Hmmm, I replied via email on may 17, but from a different email account, so maybe that's why this message never came to the group:
Well, there were several separate problems I encountered, starting with my initial attempt to stray from the default values, eg for s3configprefix. The initial settling period value set to like 3s or 30s, with a fixed_ensemble_size set to the number in my cluster, and occasionally, a pre-populated config object at the s3prefix, all together finally solved my problem with no period of latent intervals on autoregistering to a new cluster.
I mostly have, perhaps unjustly, blamed s3 for the issues with defunct processes, since the defunct processes appeared to be every five, then ten minutes, then five minutes, then ten minutes,, corresponding to my values for backup/cleanup intervals, but since I was also running in docker without a PID1 process reaper, I ended up building a custom container image with yelp's dumb-init as the ENTRYPOINT and an extended CMD wrapper.sh, loosely based on the mbabineau/zk-exhibitor container, but also accepting arbitrary environment parameters to populate the defaults.conf and zoo.cfg with some defaults tuned for my environments.
I also eliminated all my S3 vpc endpoints (which were apparently intermittent causal factors), rebuilt my ensembles several times, replacing my s3prefix, s3configprefix, and extra-config.backup-prefix values with strings containing neither underscore characters '_' nor slashes '/'. I think I was also doing something fancy with my s3 bucket policy and had to fix that as well....
Of around 16 ensembles with which I am most familiar, with 3-5 members each in different network configurations, accounts/providers, three of them are still running with an early version of my image and continue to reach high load averages in the thousands on an 8-vcpu instance within 3 weeks, requiring rolling reboots but the rest have had no problems in months.

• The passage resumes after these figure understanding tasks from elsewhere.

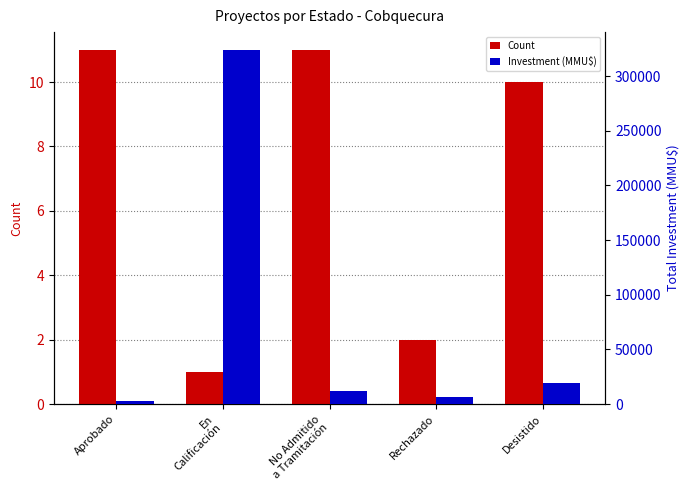

What are all the series names shown in the legend?

Count, Investment (MMU$)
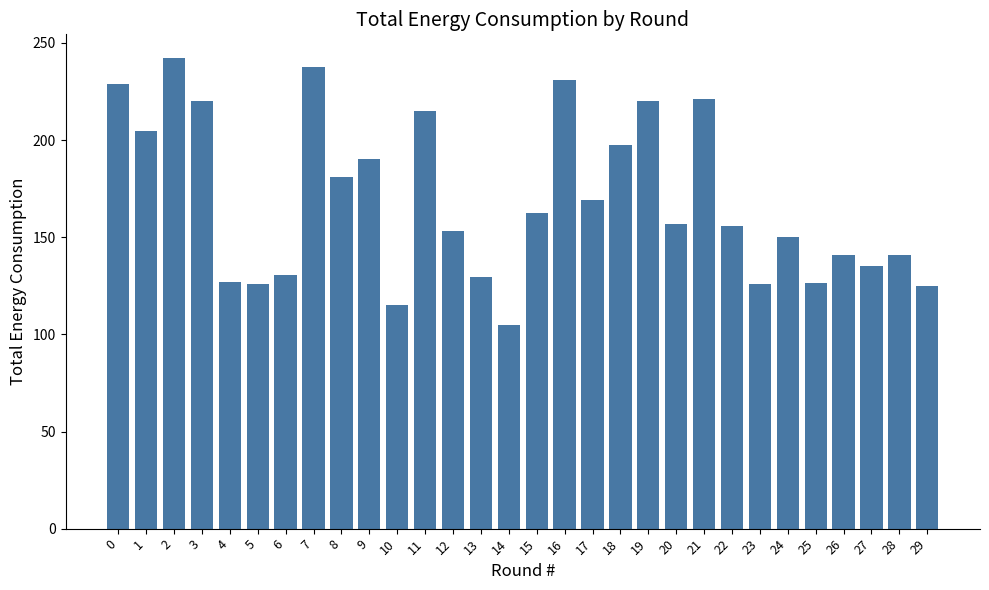

Which has a higher value, 23 or 27?

27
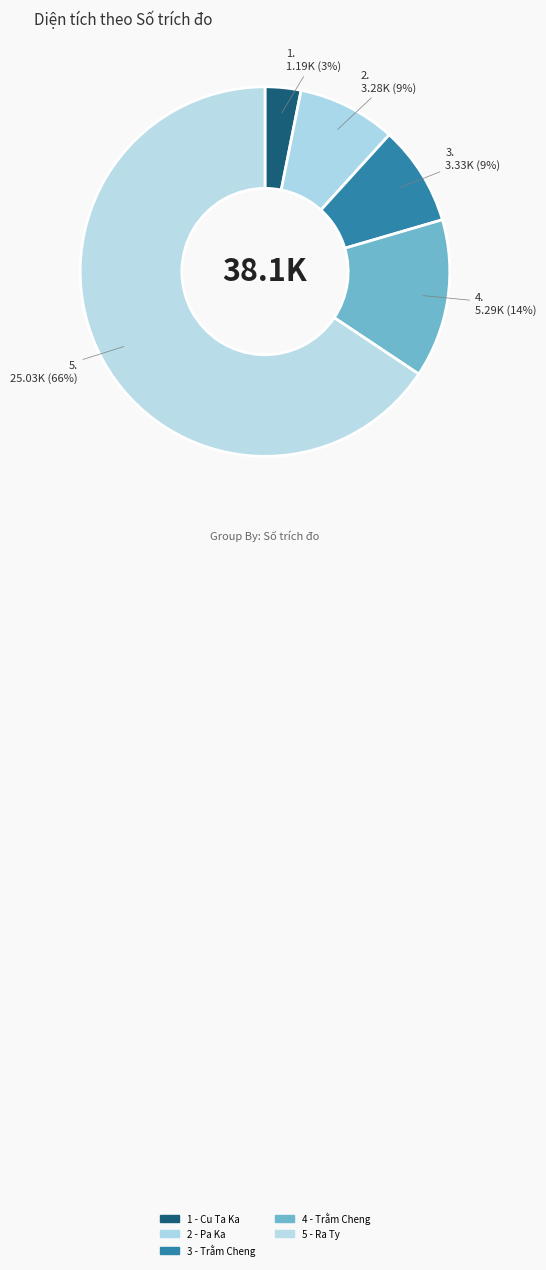

Count the number of slices in the pie.

5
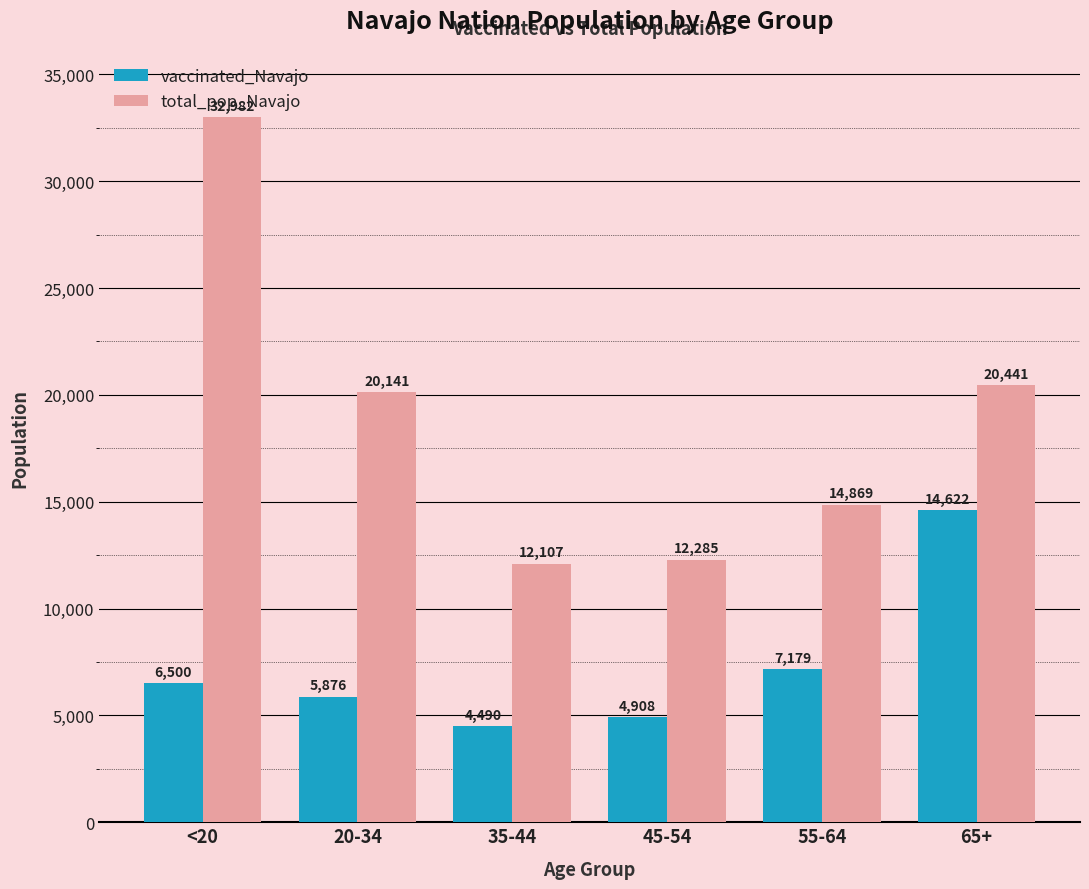

How many bars are there in each group?

2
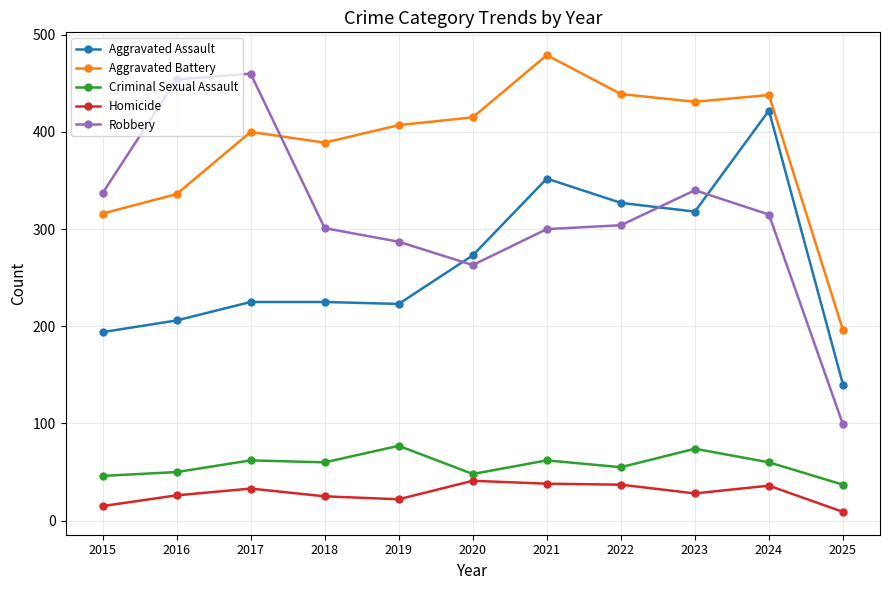

The value of Aggravated Assault at 2017 is 58. True or false?

False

The very first clusters I had built quasi-manually on mesosphere dcos1.0.3 with vanilla-ish containers and continue to operate with no issues since December 2015, so go figure.
If you aren't using persistent storage/volumes for the zk snapshots/transactions directories, make sure you have a backup directly from the leader container image before redeploying with any changes; the backups from exhibitor on s3 may be insufficient to rebuild from scratch without a fuzzy snapshot at the beginning of the transaction logs.
Hope that helps at all, and let me know how it goes!
--
xpaul